▶ _TASK BRIEF_
From the data below, pull out every line that contains the string "bare", treating uppercase and lowercase letters as different.

<<<<

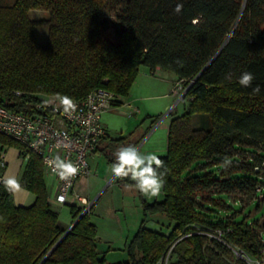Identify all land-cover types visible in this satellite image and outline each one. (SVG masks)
Listing matches in <instances>:
<instances>
[{"label":"trees","instance_id":"1","mask_svg":"<svg viewBox=\"0 0 264 264\" xmlns=\"http://www.w3.org/2000/svg\"><path fill=\"white\" fill-rule=\"evenodd\" d=\"M105 3L0 4V105L39 115L36 105L57 93L82 99L101 88L120 106L141 66L151 75L157 68L173 73L186 91L184 110L172 115L160 155L169 169L162 198L149 203L139 193L143 220L124 242L125 260L109 262L97 250L90 211L81 215L83 208L69 204L73 222L80 217L64 235L48 202L40 157L30 153L20 184L34 195L31 205H15L0 182V264H263L264 223L212 221L199 200L220 206L215 195L233 194L247 204L264 195V0H126L112 24L116 42L105 35ZM177 3L183 4L179 14ZM32 10L48 18L30 19ZM41 24L48 25L44 46L36 34ZM243 71L254 75L251 87L238 84ZM120 139H110L109 153L120 148ZM4 146L23 154L20 143L0 133V152ZM245 151L254 155L240 161ZM225 157L232 159L227 169ZM149 216L170 222L149 229Z\"/></svg>","mask_w":264,"mask_h":264},{"label":"rangeland","instance_id":"2","mask_svg":"<svg viewBox=\"0 0 264 264\" xmlns=\"http://www.w3.org/2000/svg\"><path fill=\"white\" fill-rule=\"evenodd\" d=\"M14 1L0 0V4L12 5ZM125 2L126 0H106L101 10V15L109 22V28L105 35L113 42H116L117 38L114 36L112 24L115 21V15L122 10ZM29 18L40 21L45 20L48 18V13L32 10L29 12ZM47 32L48 25L41 24L37 27L36 34L39 45L44 46L46 44ZM139 69L143 71L145 67L141 66ZM138 76L137 78H139ZM173 85L167 93V98H147L144 101L130 102L128 93L126 97L122 98L124 104L112 106L103 112L101 121L107 126L109 138L113 140L122 138L120 141H116L117 144L120 143V146L117 145L119 147L134 145L143 152H154L158 156L163 155L167 142L166 124L172 115L182 111V103L177 101L180 94L176 96L172 92ZM163 91L165 90L163 89L161 92ZM117 149L118 147L116 151ZM114 153H112L113 156H115ZM257 153H259V150H256ZM253 155L254 153L241 152L239 160L245 161ZM97 158L98 162L95 158L90 174L81 177L84 180L82 190L75 191V193L83 197L82 207L85 208L90 204V221L96 225L99 237L97 238V250L99 253L109 254L106 259L110 262L126 258V253L122 250L124 242L133 236L143 220L141 197L151 203L160 200L162 194L151 198L142 195L140 197L137 190L126 187V185L132 183L125 184L121 180L112 177L110 165L113 162L108 160L106 154H100ZM197 169L199 168L193 171ZM208 170L217 174L216 168L210 167ZM200 172L197 171V173ZM45 174L47 173L45 172ZM51 197L53 199L51 208L57 212L61 227L64 229L69 228L73 221L69 204H58L54 202V194ZM214 198L220 202L222 201V205L220 203V206L216 205L211 201H208L210 203H204L199 200L201 210L203 214L208 215V219L212 221L222 219L245 222L248 225L256 223L257 226L264 223V195L258 196L257 200L247 204H240L233 194H218ZM75 205L79 206V203H75ZM169 222L162 216H149L145 222V227L158 230L159 227L164 224L167 225ZM109 249L111 250L108 251ZM234 255L236 256V254Z\"/></svg>","mask_w":264,"mask_h":264},{"label":"built area","instance_id":"3","mask_svg":"<svg viewBox=\"0 0 264 264\" xmlns=\"http://www.w3.org/2000/svg\"><path fill=\"white\" fill-rule=\"evenodd\" d=\"M185 91L186 88L183 89L179 83L173 85L172 92L176 96L180 94L178 100ZM74 100L77 109L68 114H65L56 96L46 100L47 104L45 101L37 104L36 109L42 111V114L33 116L13 112L0 105V133L21 144L23 161L29 158L30 153L40 157L44 172L56 180L54 202L67 205L83 201L73 188L78 178L90 173L87 157L106 134L101 115L114 106L115 96L99 88L90 91L82 99ZM56 155L71 160L79 167L80 171L75 178L61 180L52 172L47 161ZM3 166V155L0 152V167ZM82 208L83 213L88 212L90 204ZM216 234L214 236L219 238L221 232ZM262 262L264 264V257Z\"/></svg>","mask_w":264,"mask_h":264},{"label":"clouds","instance_id":"4","mask_svg":"<svg viewBox=\"0 0 264 264\" xmlns=\"http://www.w3.org/2000/svg\"><path fill=\"white\" fill-rule=\"evenodd\" d=\"M183 9L182 3H177L174 12L179 14ZM193 24H198L199 19H193ZM254 75L249 71H243L237 78L240 86L248 88L252 86ZM225 79L231 81L232 73H228ZM260 88L257 85L253 88V93L258 94ZM56 99L59 100L63 107L65 114L75 112L77 104L74 98L56 94ZM47 104V101L44 102ZM115 160L110 165L112 177L116 180H130L133 183L126 185L128 188H134L142 196L146 198L158 197L164 188V177L167 175L169 169L165 167V162L154 152H143L134 145L122 146L114 153ZM48 166L52 172L56 174L61 180H70L75 178L80 169L71 160L63 159L59 155L54 156L47 161ZM232 165V159L225 157L222 166L227 169ZM5 190L15 195L22 188L20 181L15 176H9L2 181ZM61 199H63L61 197Z\"/></svg>","mask_w":264,"mask_h":264},{"label":"crops","instance_id":"5","mask_svg":"<svg viewBox=\"0 0 264 264\" xmlns=\"http://www.w3.org/2000/svg\"><path fill=\"white\" fill-rule=\"evenodd\" d=\"M138 77L139 78H137L135 80V82L133 83L131 90L129 92L128 97H129L130 102L144 101L147 98H167L168 97L167 93L169 92V89L175 83V81L177 79L173 73L168 72V71H164V70H161L158 68L156 69L155 74L151 75L149 73V70L146 67H145V70H143V71L140 70ZM138 79H141V80H138ZM163 89L165 90V91H163L164 93L161 92ZM177 101L182 103V101H180V99ZM177 101H176V103H177ZM130 102H129V104H130ZM129 104H127V105L131 106ZM165 106H167V105H165ZM183 110H184V104L182 103V111L180 113H176V114L177 115L181 114L183 112ZM169 122H170V120L166 124L167 128H168ZM103 126L105 127V130H106V134H105L106 137H104L100 140V142L98 143L95 150L90 152L88 157H87L90 171H91V168L93 165V161L95 160V158L97 161L98 160L97 157L100 154H110L111 156H113L112 153H109L111 150V147H113V146L110 145L111 143H110V139L108 138L109 136H108L107 126L104 124H103ZM2 155H3L4 166L0 167V180L4 179L6 177H9V176H15L20 181V177H21V174H22V171L24 168L25 161H23V159L21 158L19 150L17 148H14V147L4 146L3 150H2ZM114 157L115 156H113V159H115ZM43 179H44V182L46 185L48 202L51 205L52 200H53L51 196L53 194L55 195V193H56V180L51 175L45 174V172L43 175ZM83 181L84 180H82L81 177L78 178V180L76 181L74 188H73L74 192L82 190L81 188L84 186ZM12 196H13V202L17 206H29L34 202V199H35L34 195L31 192H29L27 189H25L23 186L19 192H17L15 195H12ZM81 203H83V201L80 202L79 206H77V207L82 208ZM97 238H99L98 234H97ZM110 250L111 249H109L108 251H110ZM104 254H105V258L109 255V254H106L105 252H104ZM122 260H125V259H116V260H113L110 262H117V261H122Z\"/></svg>","mask_w":264,"mask_h":264},{"label":"water","instance_id":"6","mask_svg":"<svg viewBox=\"0 0 264 264\" xmlns=\"http://www.w3.org/2000/svg\"><path fill=\"white\" fill-rule=\"evenodd\" d=\"M82 214H84V213L82 212L81 215H82ZM79 217H80V216H79ZM79 217H78V218H79ZM78 218H77L74 222H72V224L69 226V228L66 229L64 235H66V233H68V232L70 231V229L74 226V224L76 223V221L78 220Z\"/></svg>","mask_w":264,"mask_h":264}]
</instances>
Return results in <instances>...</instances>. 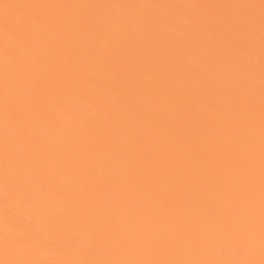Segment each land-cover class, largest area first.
<instances>
[{"label":"bare ground","instance_id":"obj_1","mask_svg":"<svg viewBox=\"0 0 264 264\" xmlns=\"http://www.w3.org/2000/svg\"><path fill=\"white\" fill-rule=\"evenodd\" d=\"M0 264H264V0H0Z\"/></svg>","mask_w":264,"mask_h":264}]
</instances>
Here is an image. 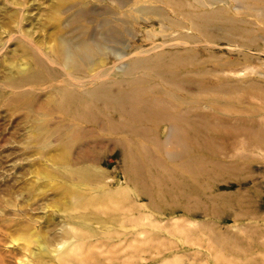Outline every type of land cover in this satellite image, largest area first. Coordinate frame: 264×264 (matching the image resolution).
Returning a JSON list of instances; mask_svg holds the SVG:
<instances>
[{
  "label": "rangeland",
  "instance_id": "1",
  "mask_svg": "<svg viewBox=\"0 0 264 264\" xmlns=\"http://www.w3.org/2000/svg\"><path fill=\"white\" fill-rule=\"evenodd\" d=\"M133 1L136 0H0V264H84L75 260L78 254L95 259V264H264V143L258 141L262 145L257 146L256 137L238 127L240 121L249 124L258 119V125L264 128L263 39L257 46L233 44L224 40L226 33L217 32L216 28L212 29L218 33L215 42L196 35L192 44L196 54L203 60L206 58L203 62L206 75L194 76L197 81L193 84L186 81V89H173L170 94L156 91L167 102L175 101L174 97L184 100L180 105L183 110L192 111L191 117L206 115L216 123L226 118L239 130L195 128V124L186 126L188 129L179 132L181 135L168 137L169 127L162 125L158 137L165 142L170 138V156L149 159L158 173L165 172L160 191L152 180L137 181L140 186L134 180V184H127L128 197L131 195L142 206L141 225L133 222L128 227L113 225L114 234L109 235L100 227L101 223L99 226L89 219L82 221L80 213L68 216L63 210L67 198L63 186L78 188L81 168L107 174L104 183L113 188L126 186L124 151L121 147L112 146L108 151L97 147L89 162L80 163L77 151L68 165L63 163L62 144L53 135L63 121L56 123L53 119L48 123L46 114L51 103L57 105L54 95L60 86L56 84L63 78L19 88L24 79L30 81L31 70L36 68L30 48L49 56L60 38L75 43L79 37L85 38L92 46L95 43L97 47L104 46V51L94 55L99 64L107 65L104 69L122 66L118 52L129 56L139 47L154 55L155 44L165 41L161 35L162 22H169L163 21V16L150 14L140 19L130 10ZM237 5L215 4L220 8L226 6L225 18L250 23L251 29L264 34V21ZM121 18L127 21L124 28ZM149 33L152 37L147 36ZM184 49L166 46L165 51ZM220 59L228 60L224 65L228 67L223 68L226 73L214 72L215 63L222 67ZM54 64L59 72L61 61ZM65 68L69 69L66 76L76 79L90 72L87 66L84 69L78 64ZM101 70L102 67L96 68L90 75ZM115 72L112 78L118 81L123 68ZM223 80L236 83L224 92L211 88L201 91L204 82L216 85ZM164 81L155 79L161 87H166ZM235 96L243 101L234 105L230 102L228 107L213 106L215 97L216 100ZM135 116L137 120L133 121H146V117L140 118V111ZM146 126L156 132V124ZM92 128L89 124L84 128L89 138ZM96 129L94 139L104 136L105 141L114 142L112 136L104 133L103 125ZM206 135L209 140H200ZM129 138L134 144L141 142V147L155 148L152 139L146 136ZM198 157L205 158L208 164L199 165L205 172L198 173L195 179L185 170L172 169L175 162ZM126 159L131 164L133 157L128 155ZM160 159L167 163L166 171L159 170ZM155 170L153 173L158 175ZM171 171L174 174L170 175ZM174 176L177 180H173ZM90 183L93 185L90 188L101 186L97 179ZM194 187L219 198L210 201L201 198L202 202L193 206L197 203L193 201L191 207L185 199L191 193L196 195ZM150 191L153 195L147 197ZM75 247L78 251L73 254L71 250Z\"/></svg>",
  "mask_w": 264,
  "mask_h": 264
},
{
  "label": "bare ground",
  "instance_id": "2",
  "mask_svg": "<svg viewBox=\"0 0 264 264\" xmlns=\"http://www.w3.org/2000/svg\"><path fill=\"white\" fill-rule=\"evenodd\" d=\"M217 2H222L226 6L238 3L236 7L254 12L255 16L258 15L257 17L264 21V2H260V0H136L135 2H130L132 14L135 13L140 19L148 14L155 17L163 16L162 20L169 22H162L164 26L162 28L164 29L161 35L165 41L160 42L161 45L155 44L159 48L157 49L156 47L154 49V55L150 51H142V48L139 47L132 50L129 56H126L124 52H118L121 65L124 67L117 66L104 69V66L107 65L104 62L99 64V61L94 59V55L99 50H105L104 46L97 47L95 46L96 43L92 46L85 38L82 40L79 37V42L76 43L72 39L60 38L49 56L46 53L38 52L34 47L30 48L36 68L31 70L30 81L24 79L22 82L25 83L19 84V88L22 87L21 85L24 86V84L35 86L45 81L63 78L60 83L56 84L60 86L58 89H55L54 95L57 105L54 106L51 103L46 112L48 123L52 122L53 119L57 120L56 123L59 120L63 121V125L56 128L53 132V135L58 136V142L62 144L63 163L68 165L72 156L77 151V159L80 163L89 162L91 157H95L94 152L97 151V147L104 149V151L111 150L112 148L110 147L112 146L114 148L121 147L124 151L123 171L126 186L113 188L112 185L104 183L108 177L107 174L91 173L88 169L81 168L78 170L81 178L79 179V185L75 184L78 188L66 186V184L65 187L63 186V195L67 197L64 201L63 210L68 216L80 213L79 216L82 221L89 219L93 224L94 221L97 225L101 223L102 225L99 226L108 231L109 235L114 234L112 230L113 225L119 224L122 227H128L131 224L130 222L141 225L143 223L142 206L137 205L136 199L130 198L131 195L128 197L130 193L127 184L130 185L136 182L135 185L140 186L141 184L137 181L145 183L152 180L155 187L160 191L161 179L165 172L158 173V170H155L152 166L153 162L149 159L156 156L162 158L170 156V138L165 142L164 139L160 140V135L158 137V132L162 125L165 124L169 127L170 133L168 132V137L177 136V133L181 135L179 132L183 129V132H185V129H188L186 126L192 127L195 124H197L193 126L195 128L212 127V129L220 128V130L223 128L225 130L237 128V126L229 124L226 118L222 123H216L210 117L206 118V115L191 117L192 111L188 109L183 110V106L180 105L183 102L185 103L184 100L174 97L173 100L175 101L167 102L161 96L156 95V91L163 92L165 90L170 94V91L173 89H186V86H188L185 84L186 81L193 84L197 81L194 76L200 78V76L206 75L203 67V62H205L206 58L204 60L201 59L200 55L196 54L192 44L196 40V35H199L204 40L208 39L210 42H215L218 40L217 32L220 31L221 33H226L224 40L229 43L235 44L240 42L244 45L251 43V45L257 46L262 41L261 39H263L264 44V34L259 35V32L251 29L249 27L250 23L247 25L244 21L239 22L229 17L225 18V12H227L225 10L226 6L223 8L217 7L215 6ZM162 4L167 6V10L169 11H164ZM211 5L214 7L208 9ZM120 21L123 28L126 27V19L121 18ZM220 25L222 27H219ZM244 26H248V28ZM214 28L218 31L213 32L212 29ZM184 30L187 32H183ZM177 31L181 33L178 34ZM113 32H115V29ZM147 36L152 37L150 33ZM166 46H183L185 49L183 52L165 51ZM57 60L61 61V70L59 72L55 70L56 64L54 62ZM220 60L219 64L222 67L215 63L217 70L214 72L226 73L223 68L228 67H224L228 60ZM73 64L83 66L84 69L87 66L90 72L82 75L83 78L79 76V79L67 77L69 69L65 67ZM101 67L102 70L99 73L90 75L91 72H95L96 68ZM121 68H123V75L118 73L117 77L122 78L116 81L112 77L117 74L115 71ZM208 72L210 73V71ZM158 78L165 80L164 83L167 88L163 86L162 88L160 83L157 84L155 82V79ZM208 82L210 85L204 82L201 91H207L211 88L214 89L213 91L224 92L223 90H227L228 87H232L236 83V81L223 80L221 83L211 85V82ZM85 84H89V86H85ZM251 85H255V82L251 81ZM236 91L237 93L239 92L238 89ZM215 98L212 101L214 107L225 105L228 107V103L230 102H233L232 105H234L241 101L239 96L230 99L219 98L215 100ZM136 111H140V118L146 117V121H133L137 120L135 116ZM62 117H65L68 121ZM240 120L237 119L236 121ZM88 124L93 126L92 131L90 130L92 134L90 138L84 133V130H86L84 128ZM145 124H156V132H152L151 128ZM258 124V119L252 121V123L249 122V124L240 121L238 127L249 136L254 135L257 146H261L260 142L264 143V128H261ZM98 125H103L105 128L104 133L113 137V143L109 139L105 141L104 136L100 137V135V139H94L95 133L98 132L96 129ZM101 132L103 133V131ZM140 132L142 135L138 136ZM131 135L139 138L146 136L147 139H152L156 149H150L144 145L141 147V142L134 144L135 142L129 138ZM200 140L205 142L209 138L206 135V137ZM128 155L129 158L133 157L131 164H127L126 162ZM137 158L139 161L136 160ZM204 160L206 159L198 157L179 164L175 162V166L172 169L175 171L179 169L185 170L193 175L195 179L198 177V173L205 172L203 167L199 166L208 164ZM139 164L141 166H138ZM158 165L159 170L166 171L168 168L167 163H164L161 159L158 161ZM154 170L158 175L153 173ZM169 174H174V171L169 172ZM93 179H97L101 186L90 188V185H92L90 182ZM173 180H177V176H174ZM180 182L183 183L181 180ZM194 191L196 195L195 193H191V195H186L185 199L186 204L191 207L197 206L198 203L202 202L201 198H208L209 201L214 197L219 198L218 196L213 197L212 195H208L207 190L203 191L194 187ZM152 195L151 191L146 194L147 197ZM193 201L197 203L192 206ZM140 214L141 216H139ZM129 215H135V217L130 218ZM140 231L143 233L145 230ZM85 233H82V235ZM71 251L75 254L78 250L75 247ZM78 255L75 259L77 262L82 261L84 264H95V259L88 260V258H82L81 254Z\"/></svg>",
  "mask_w": 264,
  "mask_h": 264
}]
</instances>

>>>>

▶ _OUTPUT FOR THIS TASK_
[{"label":"bare ground","instance_id":"obj_1","mask_svg":"<svg viewBox=\"0 0 264 264\" xmlns=\"http://www.w3.org/2000/svg\"><path fill=\"white\" fill-rule=\"evenodd\" d=\"M0 264H264V0H0Z\"/></svg>","mask_w":264,"mask_h":264}]
  "label": "bare ground",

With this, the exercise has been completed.